On the occasion of its third anniversary, coinciding with these times of social scarcity, Arts of the Working Class (AWC) celebrates the achievement of 15 issues on the streets of Prenzlauerberg, with a soft gesture of gratitude – and challenge.
For Die Balkone, the current bastion of local art exhibition practice, members of AWC will deliver – in a kiez-wide guerrilla-action-maniera – a gift: A guide to a new decentralized unionizing work wrapping the AWC housing issue (no. 14), titled “The Landlord is Coming”.
On the verge of the housing crisis aggravated by rent abuses, AWC overarches the 3 years of collective thinking, collaborative work and insurgent aesthetics, with a new determination to keep redistributing resources and knowledge, building an infrastructure of mutual care: L’Union des Refusés.
Now it is more urgent than ever to reunite those who are refused by systems of privilege and to collectively rethink a new paradigm of labour within and without the so-called art world – a mission which must be passed from hand to hand.
The guide wrapping AWC offers to potential new members of L’Union des Refusés a platform of discussion for invisible, creative, cultural, social, sentimental, care work to be turned into a sustainable form.

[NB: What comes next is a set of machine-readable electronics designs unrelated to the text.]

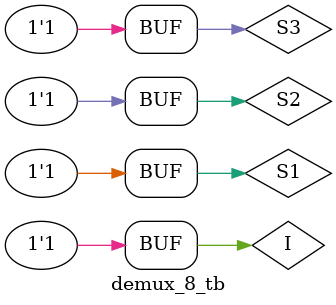
<source format=v>
module demux_8_tb();
	reg S1,S2,S3,I; 
	wire O1,O2,O3,O4,O5,O6,O7,O8;
	demux_8 dem8(O1,O2,O3,O4,O5,O6,O7,O8,S1,S2,S3,I);
	initial 
		begin
		S3=1'b0; S2=1'b0; S1=1'b0; I=1;
		#100 S3=1'b0; S2=1'b0; S1=1'b1; 
		#100 S3=1'b0; S2=1'b1; S1=1'b0; 
		#100 S3=1'b0; S2=1'b1; S1=1'b1; 
		#100 S3=1'b1; S2=1'b0; S1=1'b0; 
		#100 S3=1'b1; S2=1'b0; S1=1'b1; 
		#100 S3=1'b1; S2=1'b1; S1=1'b0; 
		#100 S3=1'b1; S2=1'b1; S1=1'b1; 
	end
endmodule

</source>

Be festive with us on Saturday May 1st, May Day, Labour Day, in Teutoburger Platz, Prenzlauer Berg from 12h to 19h. We invite you to regroup and exchange some thoughts and practices on the process of unionizing, privilege, tears and joy of work.
We welcome all potential members of L’Union des Refusés to
Organize with us!
In the not so improbable case of rain we will be sheltered under a couple of umbrellas,
with all Covid-19 safety measurements in mind.
xoxo
2021
Arts of the Working Class
is a bimonthly international street newspaper based in Berlin, Germany, and distributed globally. Its name reacts to the erosion of class identity and class consciousness in contemporary society, specifically within the arts. Founded in 2018, it moves in the spirit of three tenets: Pointing to the economic gap between different actors in the system of art, the street newspaper aims to redistribute wealth and generate an income for the many, not the few. Undermining the dictates of the attention economy by featuring underrepresented/underfunded projects and authors next to more popular or celebrated ones; questioning the representation of internationality in the identitarian-political symbolic economy, it is published multilingually in order to engage with different communities and acknowledging that not every piece of writing can be adapted to the standards of hegemonic English.
Arts of the Working Class also commemorates the many artworks and artists that problematize the values of incessant self-promotion, virtuosity of independence, and distinctive competition. After more than 15 issues of our street newspaper, the publishers Pawel Sochacki, María Inés Plaza Lazo, Alina Kolar—and the team of Hans Löffler, Chris Paxton, Sebastjan Brank, Dalia Maini, and Faye Campbell—are hopeful about the many encounters they have already had with authors and artists, as well as about the encounters on the street.